A group of YouTubers with roughly 6.2 million collective subscribers has added Snap to a growing list of tech companies they’re suing for allegedly scraping their videos without permission to train AI models.
The plaintiffs, internet content creators behind three YouTube channels, allege that Snap trained its AI systems on their video content for use in features like the app’s “Imagine Lens,” which allows users to edit images using text prompts. The creators have filed similar lawsuits against Nvidia, Meta, and ByteDance over similar matters.
In the proposed class action suit filed Friday in the U.S. District Court for the Central District of California, the YouTubers specifically call out Snap for its use of a large-scale video-language dataset known as HD-VILA-100M and others that were designed for only academic and research purposes. To use these datasets for commercial purposes, the plaintiffs claim Snap circumvented YouTube’s technological restrictions, terms of service, and licensing limitations, which prohibit commercial use.
The suit seeks statutory damages and a permanent injunction to stop the alleged copyright infringement going forward. The case is being led by the creators behind the h3h3 YouTube channel, with 5.52 million subscribers, and the smaller golfing channels MrShortGame Golf and Golfholics.

The lawsuit is one of many pitting content creators against AI model providers. Copyright disputes have emerged from publishers, authors, newspapers, user-generated content sites, artists, and others. According to the nonprofit organization Copyright Alliance, over 70 copyright infringement cases have been filed against AI companies.
The legal question centers on whether using copyrighted material to train AI models constitutes fair use or copyright infringement. Tech companies argue that training AI on publicly available data falls under transformative fair use, similar to how search engines index web content. Creators argue that AI companies are monetizing their work without permission or compensation.
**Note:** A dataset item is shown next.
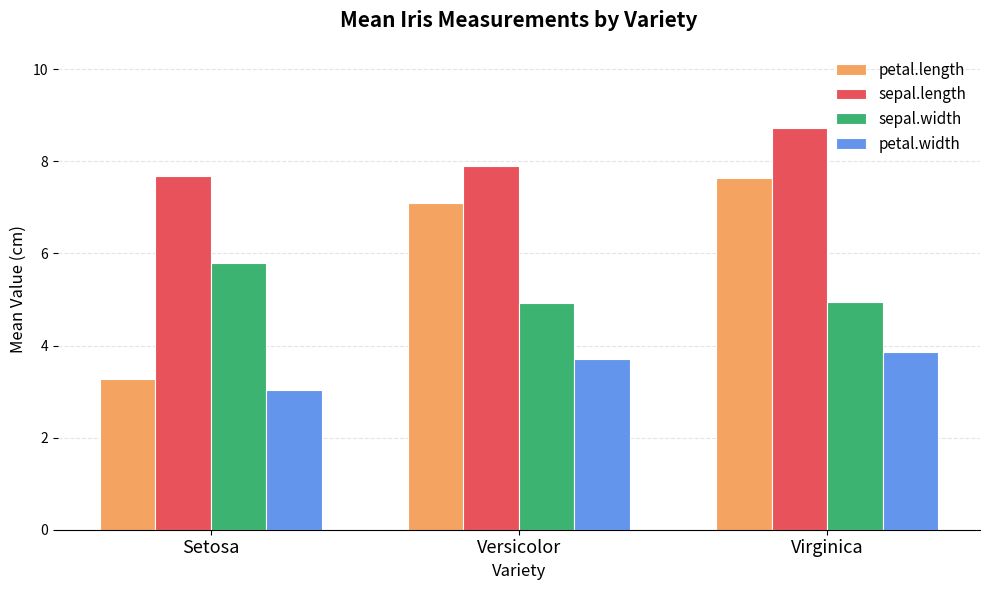

What value does the sepal.width series have at Virginica?

4.9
In some cases, like one between Meta and a group of authors, a judge has ruled in favor of the tech giant. In others, like the case between Anthropic and a group of authors, the AI company has settled with and paid out the plaintiffs to resolve their claims. Many cases remain in active litigation.
The outcome of these cases will shape how AI companies can legally acquire training data and whether content creators have meaningful control over how their work is used. For YouTube creators specifically, the question is whether uploading content to a public platform implies consent for AI training, or whether that represents a separate commercial use requiring explicit permission.